[Items listed in a dataset]

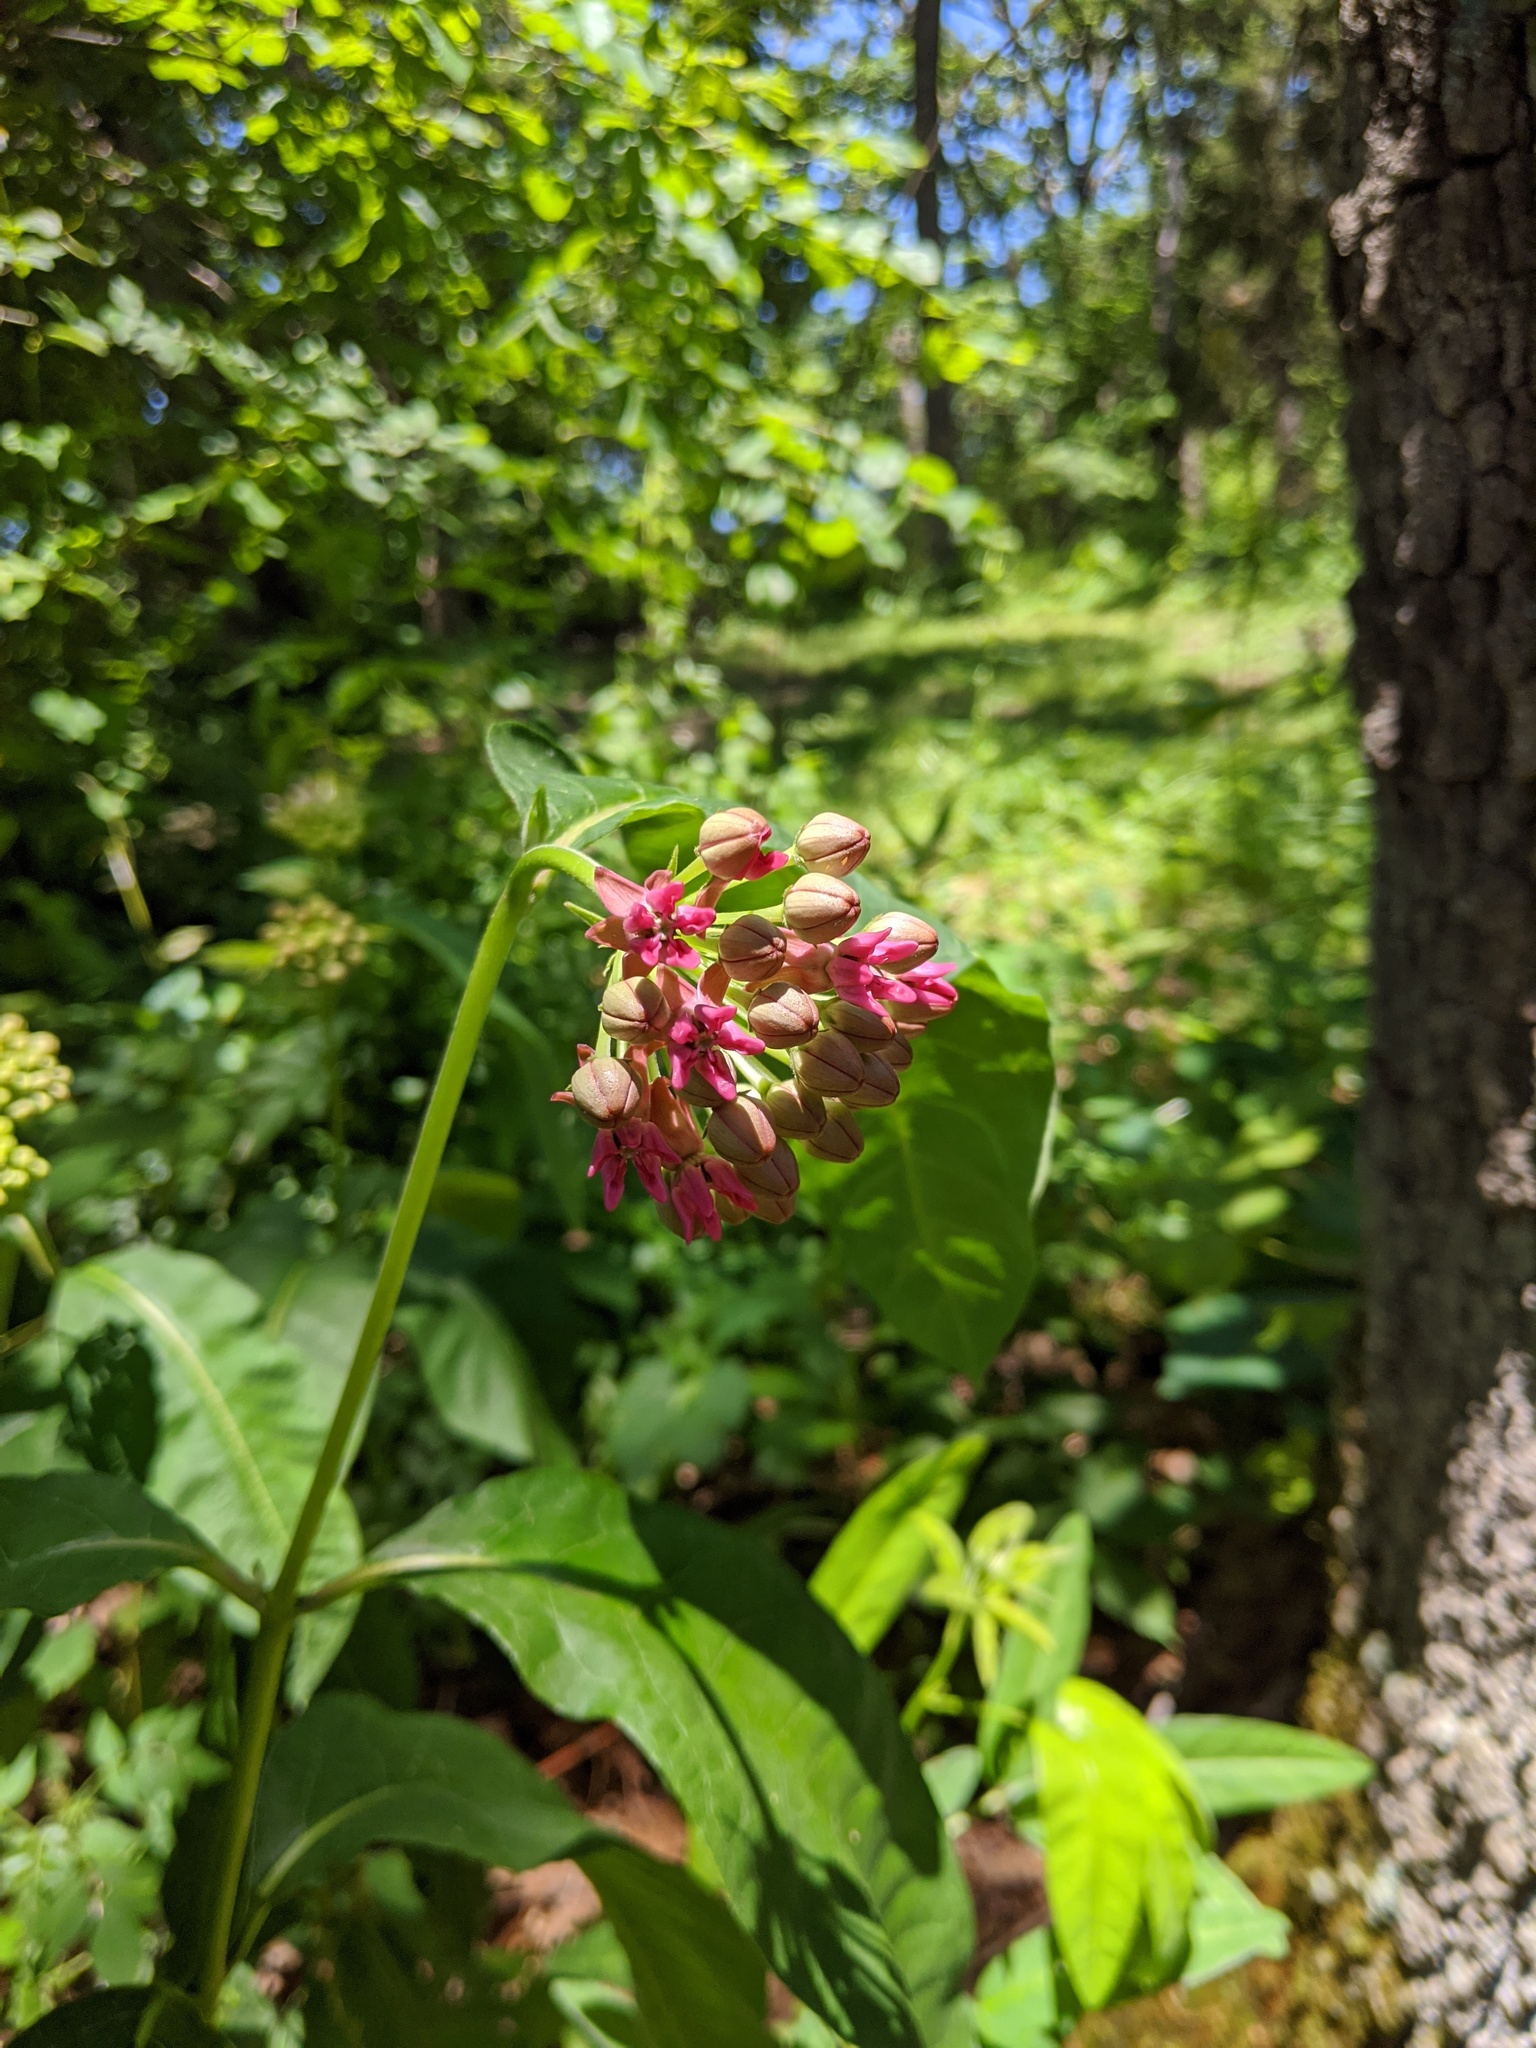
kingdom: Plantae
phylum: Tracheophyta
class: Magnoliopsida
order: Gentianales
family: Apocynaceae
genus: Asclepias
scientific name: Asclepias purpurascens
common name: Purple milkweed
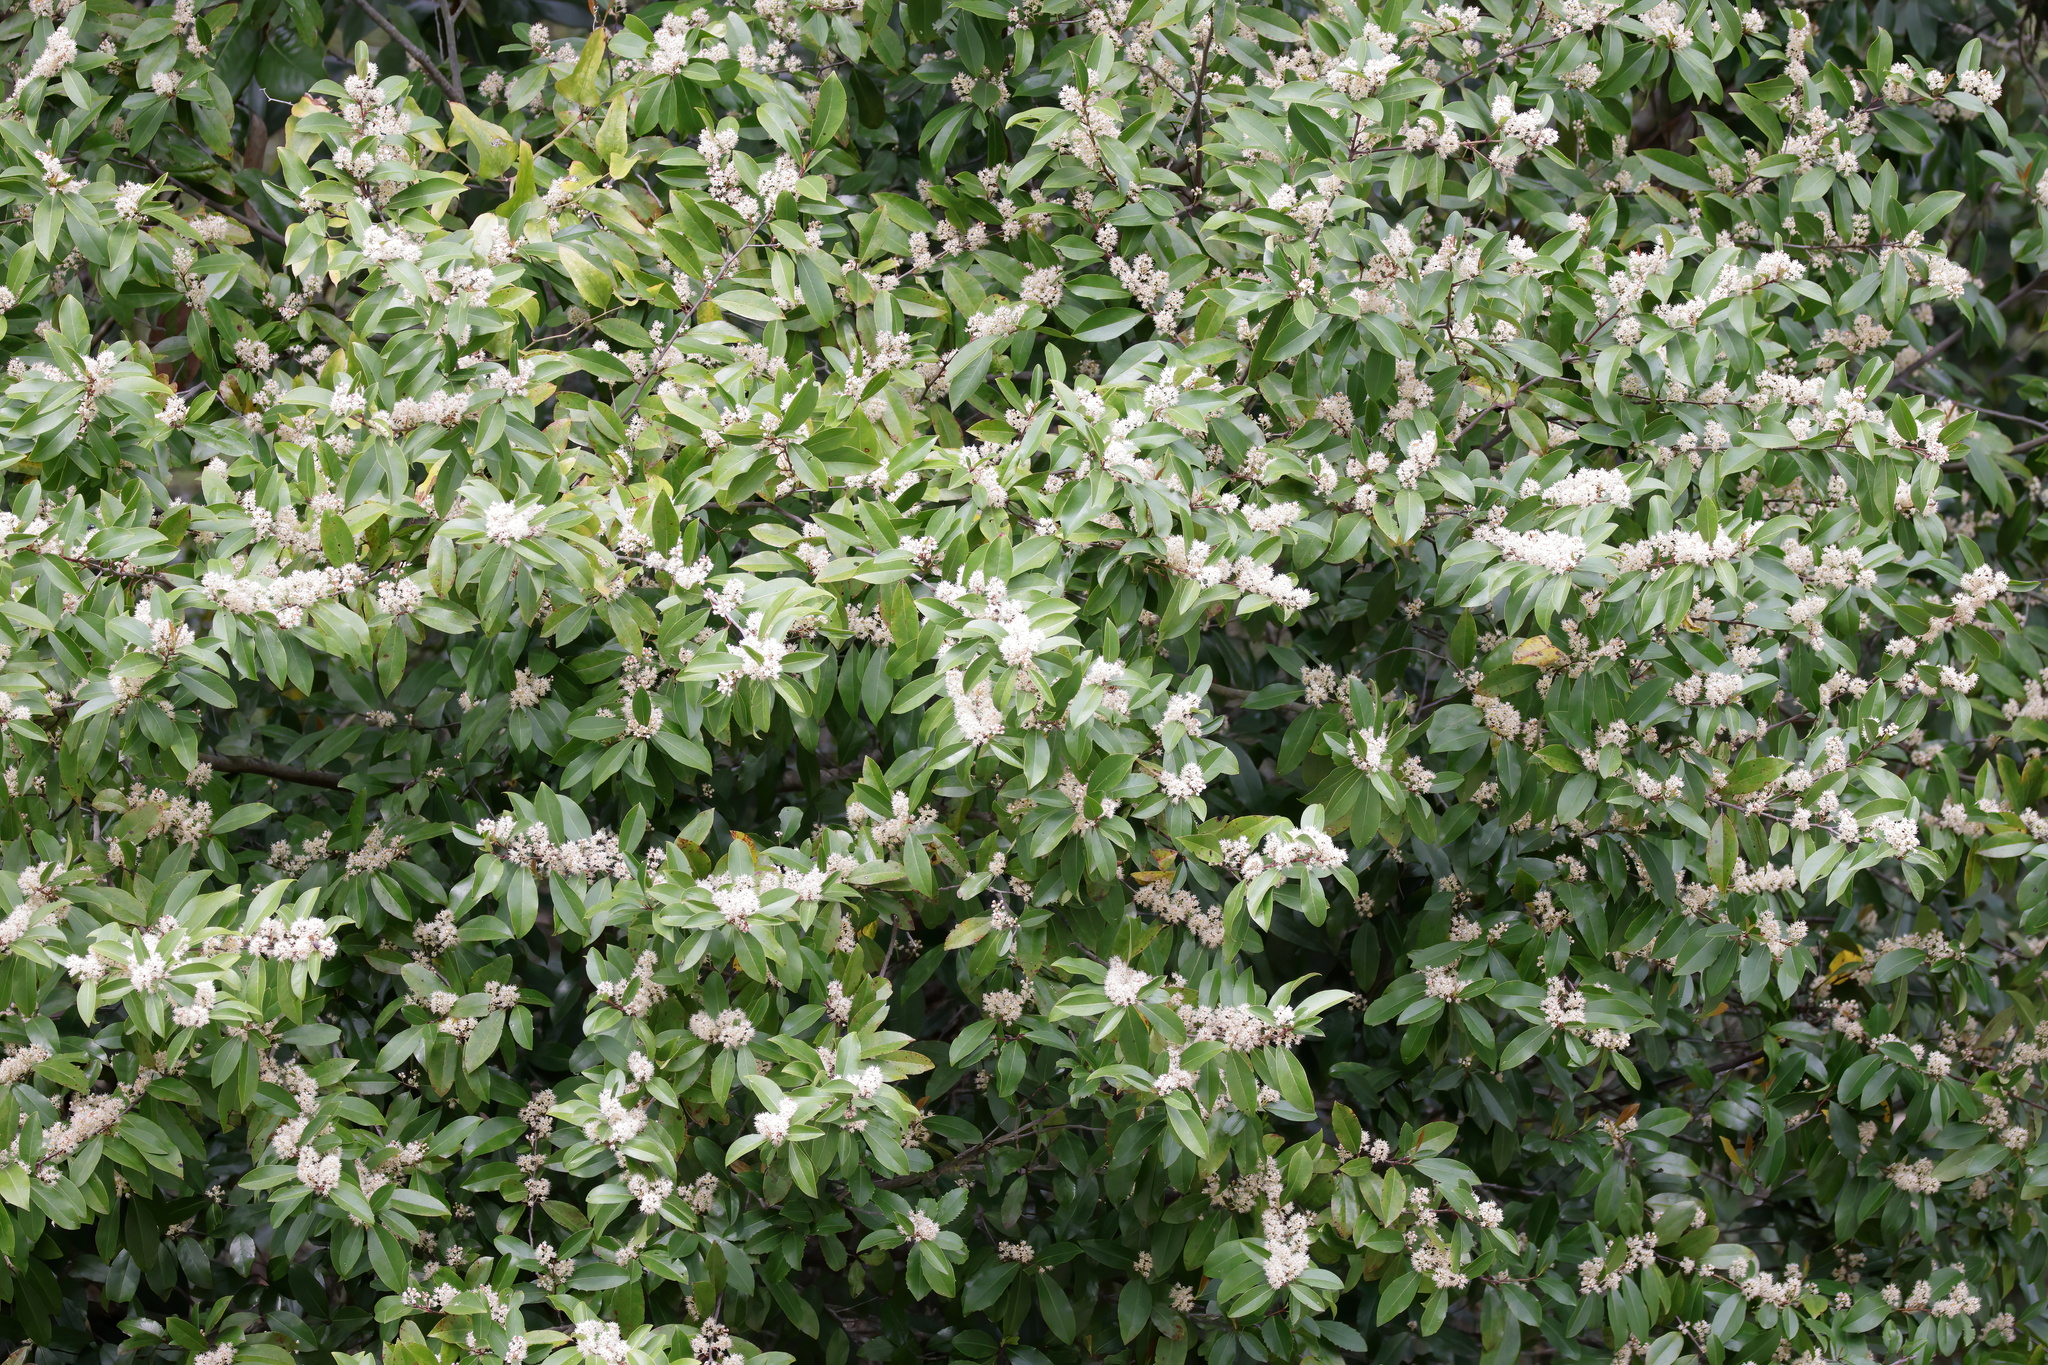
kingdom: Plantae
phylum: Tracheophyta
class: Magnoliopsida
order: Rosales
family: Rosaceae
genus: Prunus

PROBLEM TO SOLVE:
Repeat the material from the line that has "order: Gentianales" through the end, keeping every line unchanged. Leave the pictures out of your answer.

EXERCISE ANSWER:
order: Gentianales
family: Apocynaceae
genus: Asclepias
scientific name: Asclepias purpurascens
common name: Purple milkweed
kingdom: Plantae
phylum: Tracheophyta
class: Magnoliopsida
order: Rosales
family: Rosaceae
genus: Prunus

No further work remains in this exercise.